◆ **WORK ORDER**: A complete answer includes every line below with the word "direction".

◆ **SUPPLIED MATERIAL**:

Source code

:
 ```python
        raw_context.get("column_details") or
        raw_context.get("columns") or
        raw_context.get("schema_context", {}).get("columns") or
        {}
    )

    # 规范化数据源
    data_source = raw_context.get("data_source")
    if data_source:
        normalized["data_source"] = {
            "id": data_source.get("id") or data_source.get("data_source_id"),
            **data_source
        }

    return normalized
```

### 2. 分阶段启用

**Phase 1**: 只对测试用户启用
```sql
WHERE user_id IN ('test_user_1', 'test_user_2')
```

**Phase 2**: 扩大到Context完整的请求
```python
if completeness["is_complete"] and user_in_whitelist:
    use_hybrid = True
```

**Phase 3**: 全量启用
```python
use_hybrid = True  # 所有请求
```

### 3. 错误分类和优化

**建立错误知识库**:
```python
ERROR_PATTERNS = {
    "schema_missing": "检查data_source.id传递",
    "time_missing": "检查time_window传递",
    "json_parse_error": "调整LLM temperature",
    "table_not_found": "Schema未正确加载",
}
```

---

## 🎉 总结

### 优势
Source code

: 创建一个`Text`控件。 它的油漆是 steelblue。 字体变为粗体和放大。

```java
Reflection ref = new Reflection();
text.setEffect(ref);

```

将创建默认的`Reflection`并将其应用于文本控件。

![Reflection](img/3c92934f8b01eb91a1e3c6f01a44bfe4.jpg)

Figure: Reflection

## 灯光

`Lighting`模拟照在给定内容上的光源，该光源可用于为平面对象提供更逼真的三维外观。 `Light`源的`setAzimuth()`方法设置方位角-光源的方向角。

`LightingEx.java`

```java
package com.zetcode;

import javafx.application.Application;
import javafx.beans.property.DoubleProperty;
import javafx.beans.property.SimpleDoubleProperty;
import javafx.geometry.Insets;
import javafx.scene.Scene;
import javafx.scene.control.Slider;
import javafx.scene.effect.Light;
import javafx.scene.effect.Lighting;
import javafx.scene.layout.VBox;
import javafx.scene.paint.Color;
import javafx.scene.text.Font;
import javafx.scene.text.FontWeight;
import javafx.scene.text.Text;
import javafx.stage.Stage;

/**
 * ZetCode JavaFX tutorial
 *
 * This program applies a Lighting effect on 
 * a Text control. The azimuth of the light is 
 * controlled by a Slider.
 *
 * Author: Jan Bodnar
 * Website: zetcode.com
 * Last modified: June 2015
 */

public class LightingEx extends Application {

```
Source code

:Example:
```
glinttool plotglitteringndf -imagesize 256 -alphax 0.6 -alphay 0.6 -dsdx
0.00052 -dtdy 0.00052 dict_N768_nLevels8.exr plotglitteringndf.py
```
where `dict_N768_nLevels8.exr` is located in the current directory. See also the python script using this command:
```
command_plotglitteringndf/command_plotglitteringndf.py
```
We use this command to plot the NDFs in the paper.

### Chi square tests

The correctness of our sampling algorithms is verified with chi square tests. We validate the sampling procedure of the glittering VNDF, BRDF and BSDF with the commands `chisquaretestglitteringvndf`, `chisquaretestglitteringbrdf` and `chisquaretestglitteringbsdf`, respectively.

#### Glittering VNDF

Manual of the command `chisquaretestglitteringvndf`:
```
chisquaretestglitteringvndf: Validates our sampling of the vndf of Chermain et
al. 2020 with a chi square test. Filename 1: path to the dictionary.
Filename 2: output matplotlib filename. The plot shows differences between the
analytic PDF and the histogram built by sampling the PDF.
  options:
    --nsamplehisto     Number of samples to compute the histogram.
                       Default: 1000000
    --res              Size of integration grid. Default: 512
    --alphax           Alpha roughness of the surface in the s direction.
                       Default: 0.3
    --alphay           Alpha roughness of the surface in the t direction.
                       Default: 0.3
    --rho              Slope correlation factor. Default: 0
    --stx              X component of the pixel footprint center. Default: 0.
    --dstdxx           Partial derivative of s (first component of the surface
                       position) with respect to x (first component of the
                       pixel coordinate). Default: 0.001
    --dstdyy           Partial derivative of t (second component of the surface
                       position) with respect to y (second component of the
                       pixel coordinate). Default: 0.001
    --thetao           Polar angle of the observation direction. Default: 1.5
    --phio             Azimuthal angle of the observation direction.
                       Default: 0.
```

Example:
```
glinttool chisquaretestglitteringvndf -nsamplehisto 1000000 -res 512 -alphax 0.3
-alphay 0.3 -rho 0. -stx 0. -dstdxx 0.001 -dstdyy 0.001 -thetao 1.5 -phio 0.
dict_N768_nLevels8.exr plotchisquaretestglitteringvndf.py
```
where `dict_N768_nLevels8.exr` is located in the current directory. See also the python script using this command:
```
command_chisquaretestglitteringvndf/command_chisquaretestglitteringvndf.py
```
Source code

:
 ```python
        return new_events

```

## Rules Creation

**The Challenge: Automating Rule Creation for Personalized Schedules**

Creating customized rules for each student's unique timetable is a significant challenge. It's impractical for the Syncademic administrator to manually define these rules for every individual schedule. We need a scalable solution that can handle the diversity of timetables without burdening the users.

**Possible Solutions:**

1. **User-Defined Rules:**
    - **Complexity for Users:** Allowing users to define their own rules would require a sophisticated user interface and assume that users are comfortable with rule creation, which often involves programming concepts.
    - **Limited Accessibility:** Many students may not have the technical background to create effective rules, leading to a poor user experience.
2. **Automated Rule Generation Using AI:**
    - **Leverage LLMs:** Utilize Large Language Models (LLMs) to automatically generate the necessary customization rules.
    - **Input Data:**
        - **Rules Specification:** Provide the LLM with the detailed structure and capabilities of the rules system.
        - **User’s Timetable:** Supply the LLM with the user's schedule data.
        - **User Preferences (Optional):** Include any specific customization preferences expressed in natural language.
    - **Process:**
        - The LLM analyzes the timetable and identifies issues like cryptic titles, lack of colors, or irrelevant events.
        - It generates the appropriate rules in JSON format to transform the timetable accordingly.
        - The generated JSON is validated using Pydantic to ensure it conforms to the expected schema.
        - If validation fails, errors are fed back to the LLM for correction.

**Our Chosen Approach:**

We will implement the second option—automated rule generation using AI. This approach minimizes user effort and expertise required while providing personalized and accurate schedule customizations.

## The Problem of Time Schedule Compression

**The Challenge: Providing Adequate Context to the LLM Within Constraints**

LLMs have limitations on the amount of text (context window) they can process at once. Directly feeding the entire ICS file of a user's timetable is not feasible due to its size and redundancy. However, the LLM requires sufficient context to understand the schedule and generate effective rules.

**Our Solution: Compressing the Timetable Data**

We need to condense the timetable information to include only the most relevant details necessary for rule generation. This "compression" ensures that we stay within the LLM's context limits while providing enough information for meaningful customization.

◆ **RESPONSE FOR THIS EXERCISE**:
    --alphax           Alpha roughness of the surface in the s direction.
    --alphay           Alpha roughness of the surface in the t direction.
    --thetao           Polar angle of the observation direction. Default: 1.5
    --phio             Azimuthal angle of the observation direction.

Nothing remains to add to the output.